§ Problem
Lay out all the lines below as a Markdown table with two columns, Row and Text, numbering each line and skipping the blank ones. Leave the pictures out.

§ Supplied records
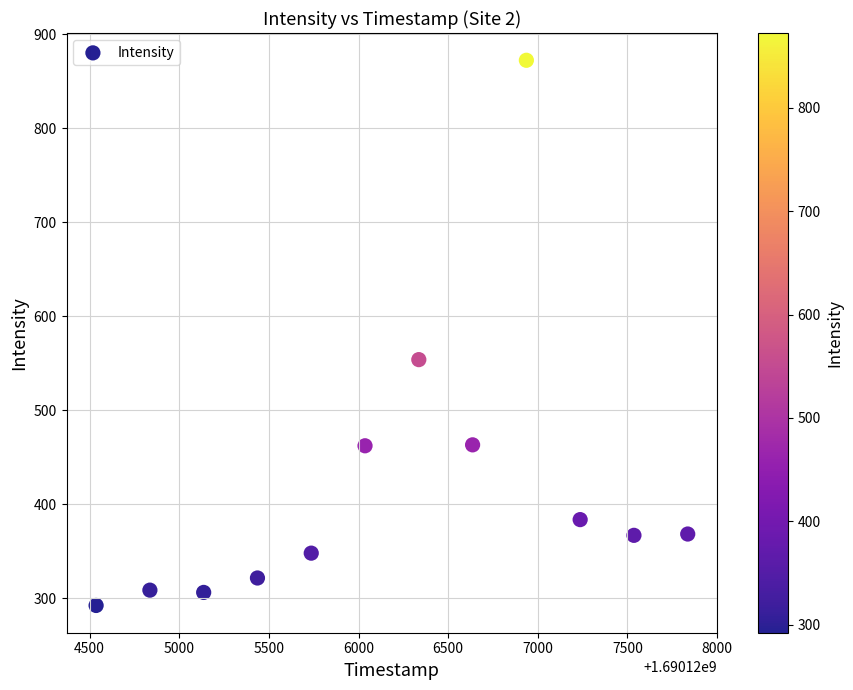

What is the average X value?

1690126186.0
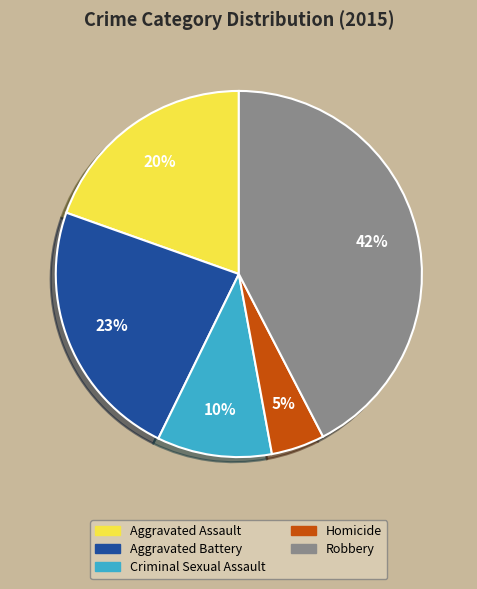

Count the number of slices in the pie.

5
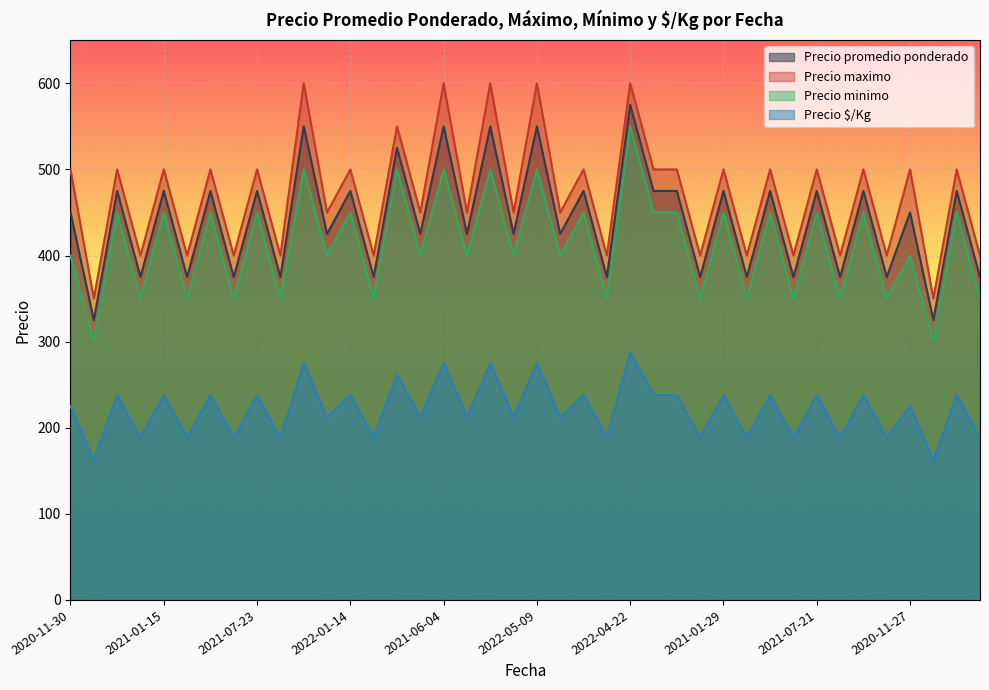

What is the spread (max minus min) of values at 2022-05-09?

325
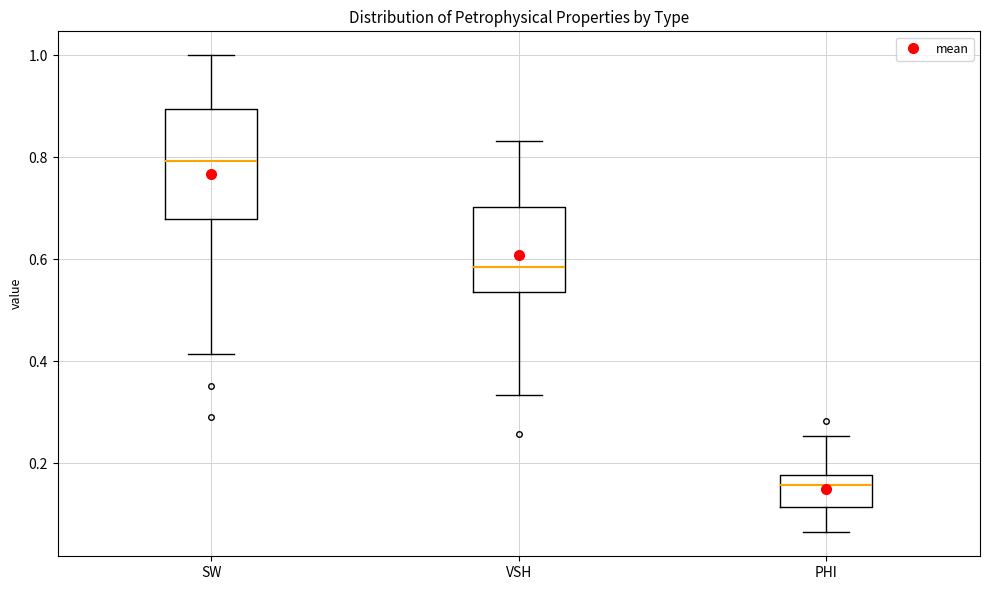

Reading left to right, transcribe this box plot: for each box, give where its median line is, the range the box spans, and where its two whiskers end, as read against the y-axis. The values are not printed on the chart, so give them approximately, as read against the axis.

SW: median 0.80, box 0.68 to 0.90, whiskers 0.42 to 1.00
VSH: median 0.58, box 0.54 to 0.70, whiskers 0.34 to 0.84
PHI: median 0.16, box 0.12 to 0.18, whiskers 0.06 to 0.26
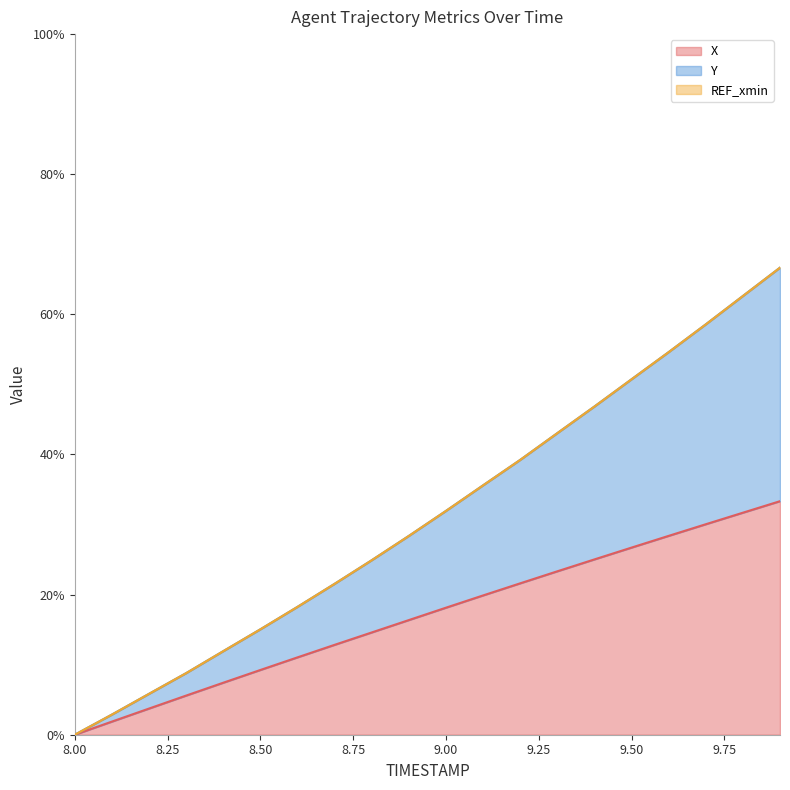

What is the sum of the X values at 9.6 and 8.3?

34.0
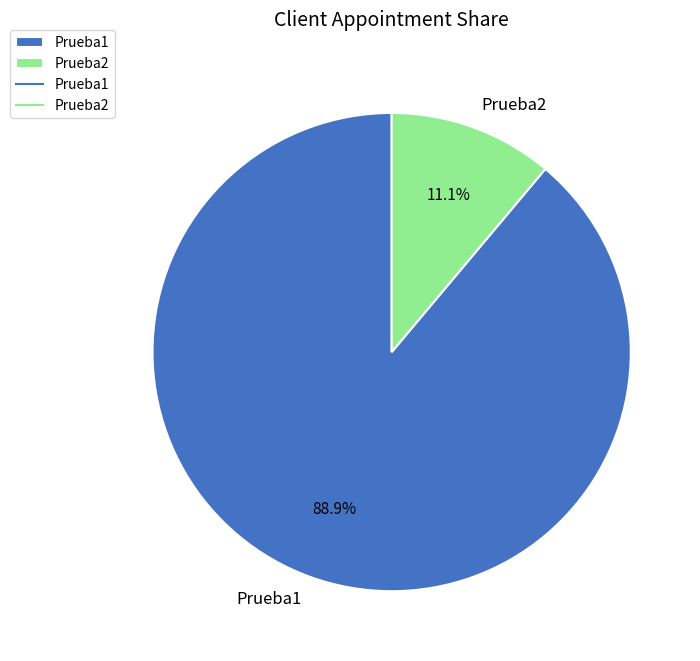

Between Prueba2 and Prueba1, which is larger?

Prueba1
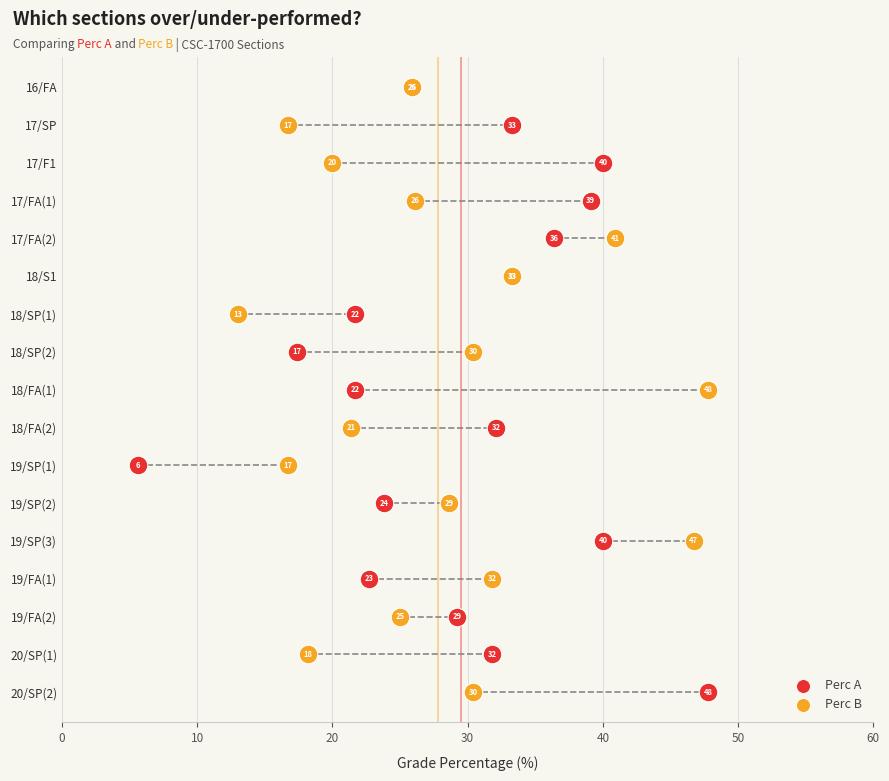

What are all the series names shown in the legend?

Perc A, Perc B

§ Written solution
| Row | Text |
|---|---|
| 1 | What is the average X value? |
| 2 | 1690126186.0 |
| 3 | Count the number of slices in the pie. |
| 4 | 5 |
| 5 | What is the spread (max minus min) of values at 2022-05-09? |
| 6 | 325 |
| 7 | Reading left to right, transcribe this box plot: for each box, give where its median line is, the range the box spans, and where its two whiskers end, as read against the y-axis. The values are not printed on the chart, so give them approximately, as read against the axis. |
| 8 | SW: median 0.80, box 0.68 to 0.90, whiskers 0.42 to 1.00 |
| 9 | VSH: median 0.58, box 0.54 to 0.70, whiskers 0.34 to 0.84 |
| 10 | PHI: median 0.16, box 0.12 to 0.18, whiskers 0.06 to 0.26 |
| 11 | What is the sum of the X values at 9.6 and 8.3? |
| 12 | 34.0 |
| 13 | Between Prueba2 and Prueba1, which is larger? |
| 14 | Prueba1 |
| 15 | What are all the series names shown in the legend? |
| 16 | Perc A, Perc B |